In a letter, Assistant Attorney General Jennifer Wright wrote that “the elections integrity unit of the Arizona Attorney General’s Office has received hundreds of complaints since election day pertaining to issues related to the administration of the 2022 General Election in Maricopa County. These complaints go beyond pure speculation but include first-hand witness accounts that raise concerns regarding Maricopa’s lawful compliance with Arizona election law.” Wright continued by saying that the complaints were not only from voters but also from election workers, poll observers, and unnamed employees from Maricopa County.

The letter demanded that Maricopa County provide a comprehensive report detailing with specificity every voting location that had problems with either printers or tabulation machines. They also asked for complete logs of any changes made to printer or tabulation machines and the county’s method of fixing them after technicians were sent to repair them on election day.

What happened in Maricopa:
According to county officials, approximately 67 (out of 223) polling locations reported “technological glitches” that impacted voters trying to have their ballots tabulated. Specifically, ballots printed at on-site polling stations resulted in formatting marks not being printed dark enough for the tabulators to read, resulting in them being hand-counted.

This development comes as Katie Hobbs, Arizona’s current Secretary of State, has been declared the winner of Arizona’s Gubernatorial Elections, earning roughly 17,000 more votes than her opponent, Kari Lake. In an interview on Monday, Hobb’s said she was ready to get to work despite Kari Lake vowing to challenge her win.
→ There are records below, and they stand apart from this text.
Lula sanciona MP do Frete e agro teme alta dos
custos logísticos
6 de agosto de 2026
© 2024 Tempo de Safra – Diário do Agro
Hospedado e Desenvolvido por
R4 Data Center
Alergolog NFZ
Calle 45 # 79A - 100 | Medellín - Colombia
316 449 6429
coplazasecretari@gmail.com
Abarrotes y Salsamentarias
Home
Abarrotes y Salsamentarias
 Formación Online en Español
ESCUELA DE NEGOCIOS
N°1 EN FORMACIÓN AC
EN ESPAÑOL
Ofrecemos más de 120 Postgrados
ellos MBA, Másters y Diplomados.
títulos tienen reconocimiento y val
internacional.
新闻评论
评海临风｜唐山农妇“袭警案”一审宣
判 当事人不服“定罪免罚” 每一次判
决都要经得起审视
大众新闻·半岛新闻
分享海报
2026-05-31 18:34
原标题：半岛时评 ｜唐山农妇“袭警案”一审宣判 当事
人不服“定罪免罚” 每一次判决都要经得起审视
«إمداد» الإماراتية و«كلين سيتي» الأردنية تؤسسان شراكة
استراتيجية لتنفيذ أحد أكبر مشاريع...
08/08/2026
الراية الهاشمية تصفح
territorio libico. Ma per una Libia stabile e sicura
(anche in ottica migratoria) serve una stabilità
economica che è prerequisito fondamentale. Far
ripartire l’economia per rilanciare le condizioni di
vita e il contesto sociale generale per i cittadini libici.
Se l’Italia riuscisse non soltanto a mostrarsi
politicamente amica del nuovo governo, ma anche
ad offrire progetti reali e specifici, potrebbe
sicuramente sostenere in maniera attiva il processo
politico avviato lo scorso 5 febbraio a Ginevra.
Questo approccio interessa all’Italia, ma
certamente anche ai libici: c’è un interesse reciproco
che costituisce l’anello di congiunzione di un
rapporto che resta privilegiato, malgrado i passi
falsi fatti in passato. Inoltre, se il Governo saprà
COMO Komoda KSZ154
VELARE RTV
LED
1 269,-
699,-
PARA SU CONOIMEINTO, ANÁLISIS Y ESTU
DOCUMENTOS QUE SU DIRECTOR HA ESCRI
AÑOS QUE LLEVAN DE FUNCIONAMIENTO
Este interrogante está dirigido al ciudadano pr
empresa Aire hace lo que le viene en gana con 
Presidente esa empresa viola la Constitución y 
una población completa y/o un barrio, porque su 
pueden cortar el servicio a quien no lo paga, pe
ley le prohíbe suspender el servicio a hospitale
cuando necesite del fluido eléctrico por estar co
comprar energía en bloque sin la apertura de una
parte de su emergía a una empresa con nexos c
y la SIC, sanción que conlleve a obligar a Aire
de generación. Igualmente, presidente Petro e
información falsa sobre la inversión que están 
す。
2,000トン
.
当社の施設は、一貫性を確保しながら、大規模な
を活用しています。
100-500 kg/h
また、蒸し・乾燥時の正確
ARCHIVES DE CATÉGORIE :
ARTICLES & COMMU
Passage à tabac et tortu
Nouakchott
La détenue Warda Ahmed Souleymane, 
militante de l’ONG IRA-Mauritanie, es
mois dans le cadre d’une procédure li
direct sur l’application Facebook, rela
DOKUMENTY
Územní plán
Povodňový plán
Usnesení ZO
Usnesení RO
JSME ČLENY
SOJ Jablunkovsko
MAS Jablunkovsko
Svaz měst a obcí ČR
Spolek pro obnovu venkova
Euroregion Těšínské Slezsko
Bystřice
Katie Hobbs (left), Kari Lake (right)

At the moment, Kari Lake has refused to concede, arguing that the Arizona election has been “botched and broken beyond repair.” Lake also welcomed the news of demands from the state’s Attorney General’s office, saying, “Thankfully, the Attorney General’s office is demanding answers from Maricopa County. [They] are taking the first steps necessary to remedy this assault on our democracy.”